The experiments reported in [31] in the chemostat clearly show the coexistence of bacteria performing the same function (41 phylotypes observed) for a long period (525 days). These results can be compared to those presented in [42]. These authors considered a two-competitor/one prey model and explained the coexistence of the two competitors by density-dependent mortality for one of the two species. The interaction web also shows preferential “couples” or “pairs” of micro-organisms (AOB1/NOB2 and AOB2/NOB1) that are not “interchangeable” (AOB1/NOB1 and AOB2/NOB2) and which exhibit negative interactions. With a model built at a population level, it is obviously very difficult to interpret biologically direct interaction terms a_ij. However, an example of a configuration in which such interactions could develop is as follows. Consider—for some unknown reason—that AOB1 and NOB1, on the one hand, and AO2 and NOB2, on the other hand, develop specific interactions (for instance in forming ”bi- specific” flocs). Because of their proximity, AOB1 and NOB1 (resp. AOB2 and NOB2) could develop specific biotic interactions while each pair would now be in competition with the other. If such an explanation remains highly speculative, it is not inconceivable that such interactions are developing in a complex natural ecosystem.

There is no competition for NH4⁺ between AOBs. Unfortunately, some interactions, such as NOB2/NOB2, as well as the low abundance of NOBs compared to AOBs, often underlined in the literature, cannot be explained.
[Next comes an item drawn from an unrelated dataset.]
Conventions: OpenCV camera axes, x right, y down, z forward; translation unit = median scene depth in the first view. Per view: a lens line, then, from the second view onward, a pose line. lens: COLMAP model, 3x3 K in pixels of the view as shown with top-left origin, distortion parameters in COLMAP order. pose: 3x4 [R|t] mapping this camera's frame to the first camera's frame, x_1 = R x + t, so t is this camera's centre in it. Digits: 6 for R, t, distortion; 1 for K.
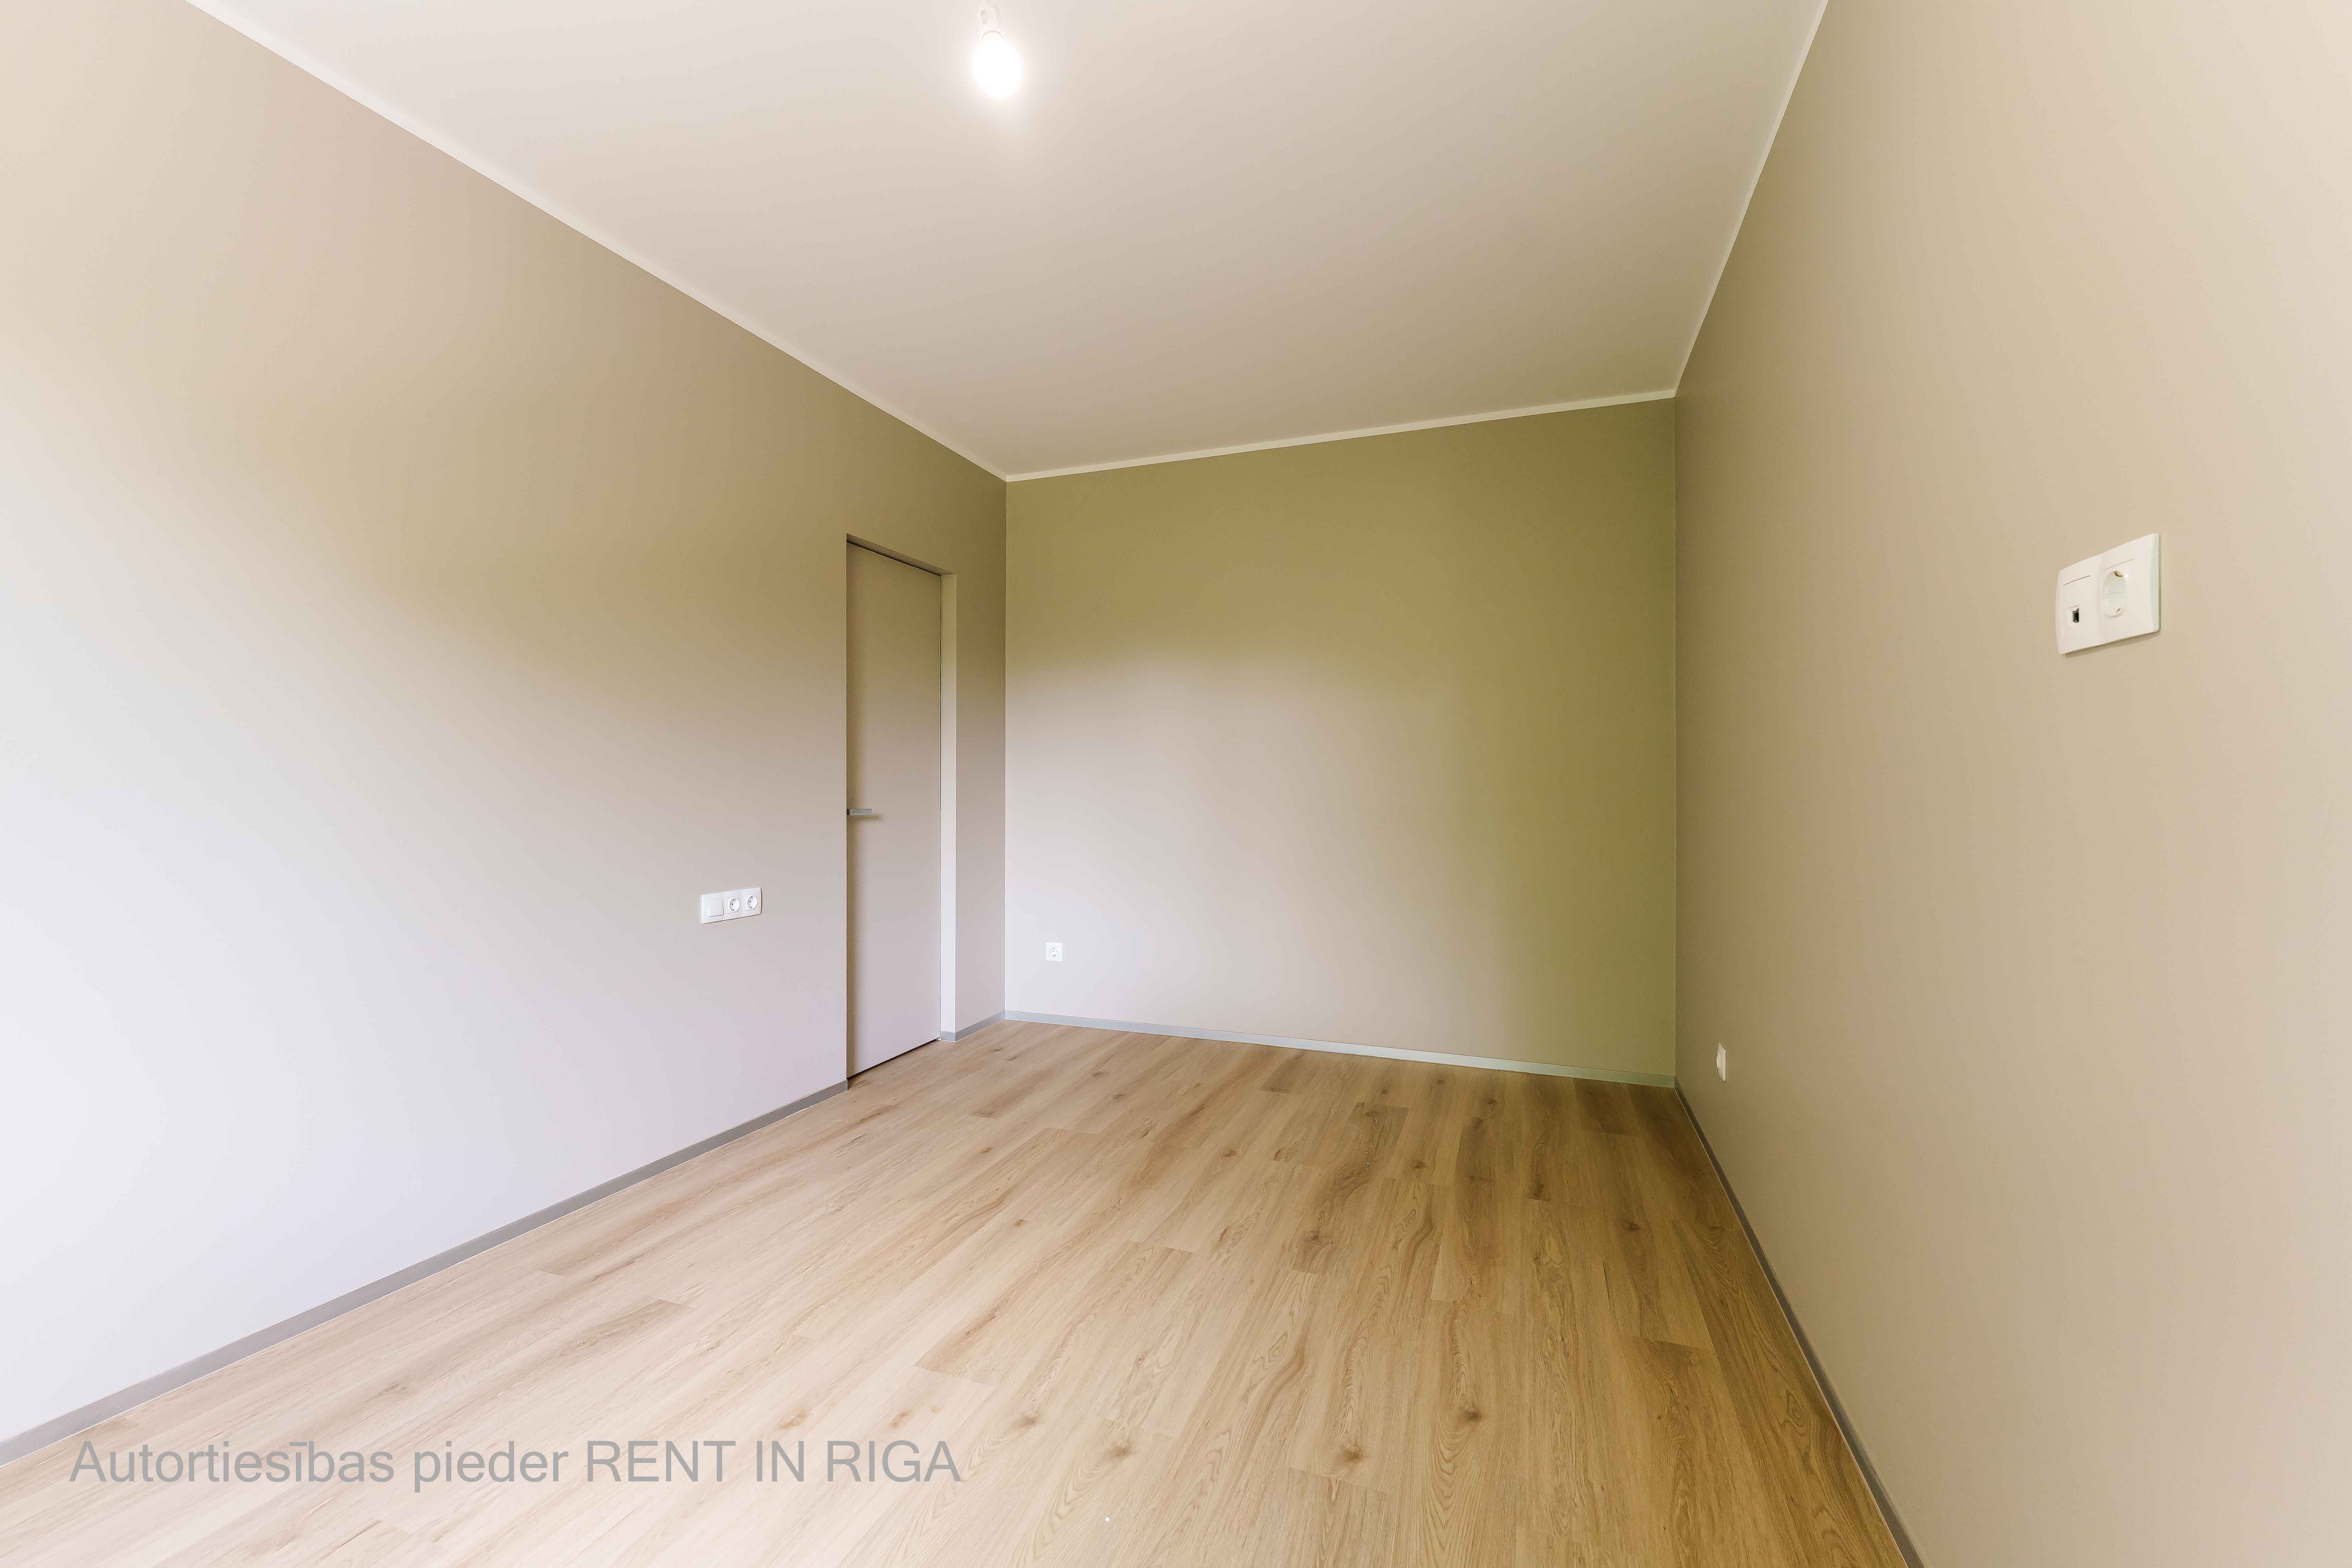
lens RADIAL K [[947.9, 0, 1173.4], [0, 947.9, 774.7], [0, 0, 1]] dist [0.000405, -0.001218]
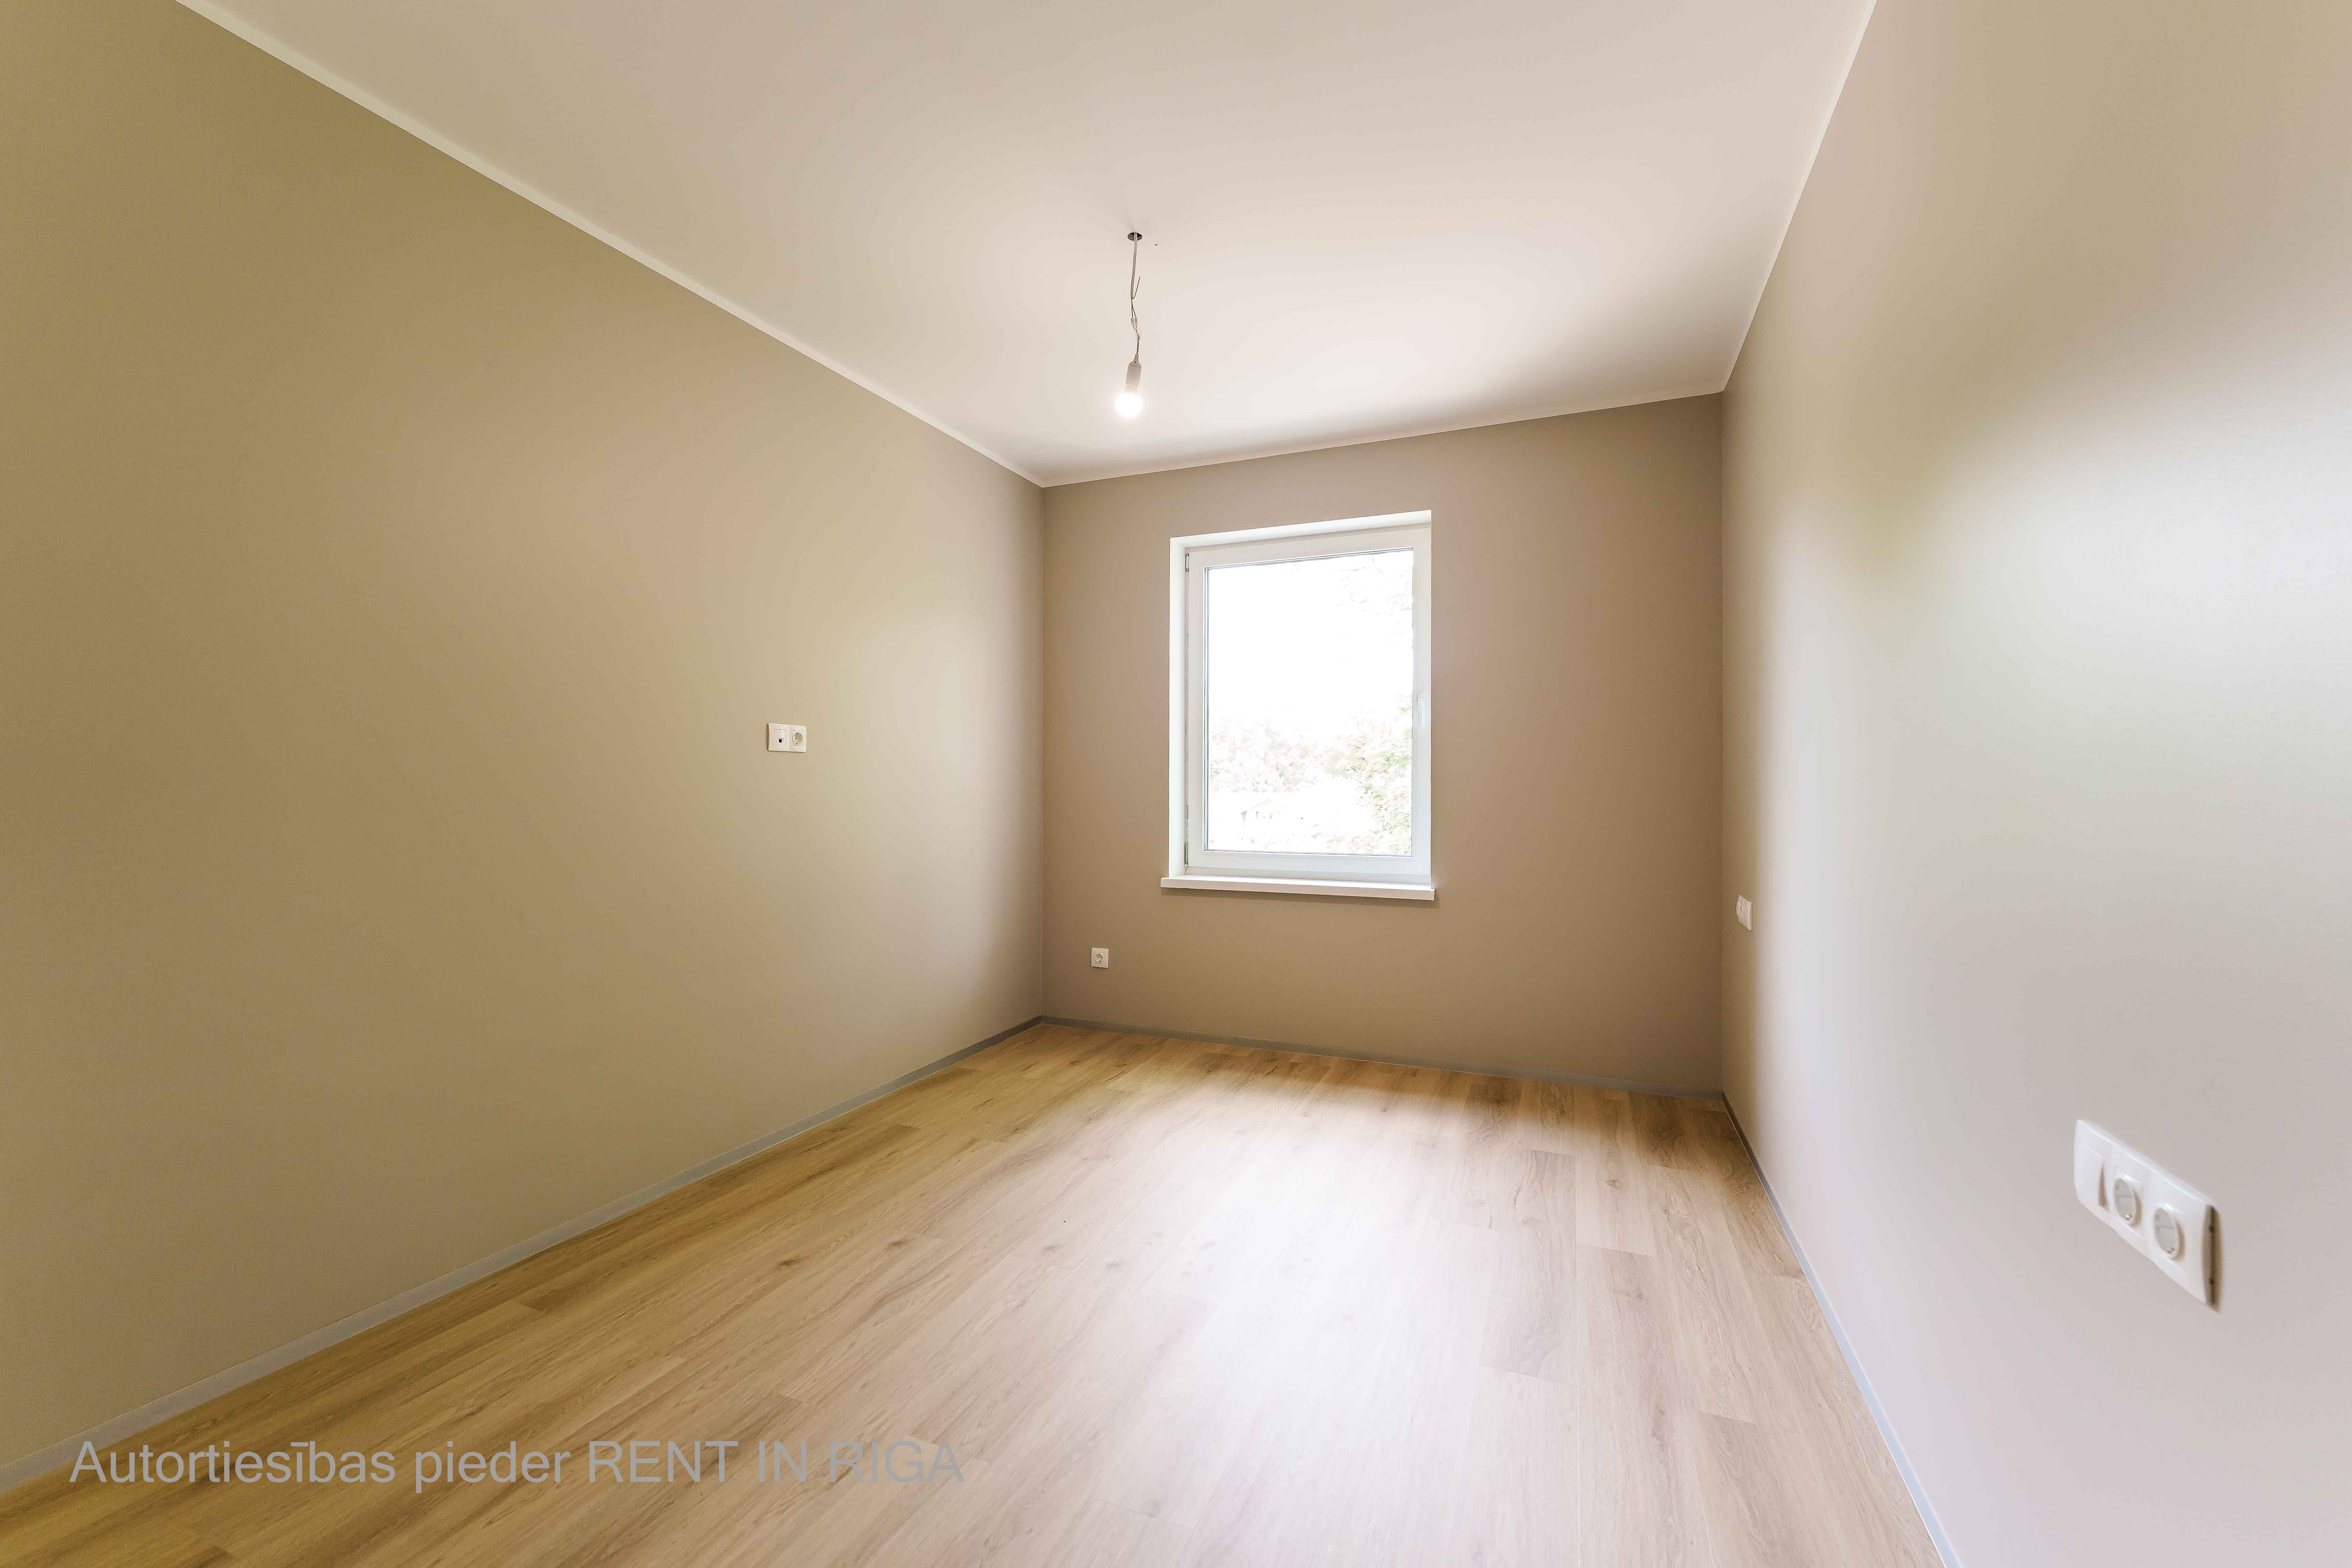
lens RADIAL K [[948.0, 0, 1184.8], [0, 948.0, 807.2], [0, 0, 1]] dist [0.000405, -0.001218]
pose [[-0.999596, -0.004893, 0.028002, -0.268931], [-0.004578, 0.999926, 0.011313, 0.008971], [-0.028056, 0.011180, -0.999544, 2.196912]]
In conclusion, we developed a new model of nitrifying chemostat to study the interactions within two functional groups of four species: two AOBs and two NOBs. The network of virtual interactions obtained can explain the coexistence of these 2 + 2 species on 1 + 1 growth-limiting resources. Of the perspectives deriving from this work, one could design other more complete models including multiple functional groups of organisms, such as nitrifying and denitrifying heterotrophs, phosphorus-accumulating organisms, etc. In addition, this study focused on the effects of interactions within a single trophic level (bacteria). Effects of the presence of higher trophic levels, for instance predation by virus or protozoa, could also be considered. However, in all these cases, a number of issues, including the identification of a large number of model parameters, need to be dealt with from a theoretical viewpoint before such more complicated models can be developed.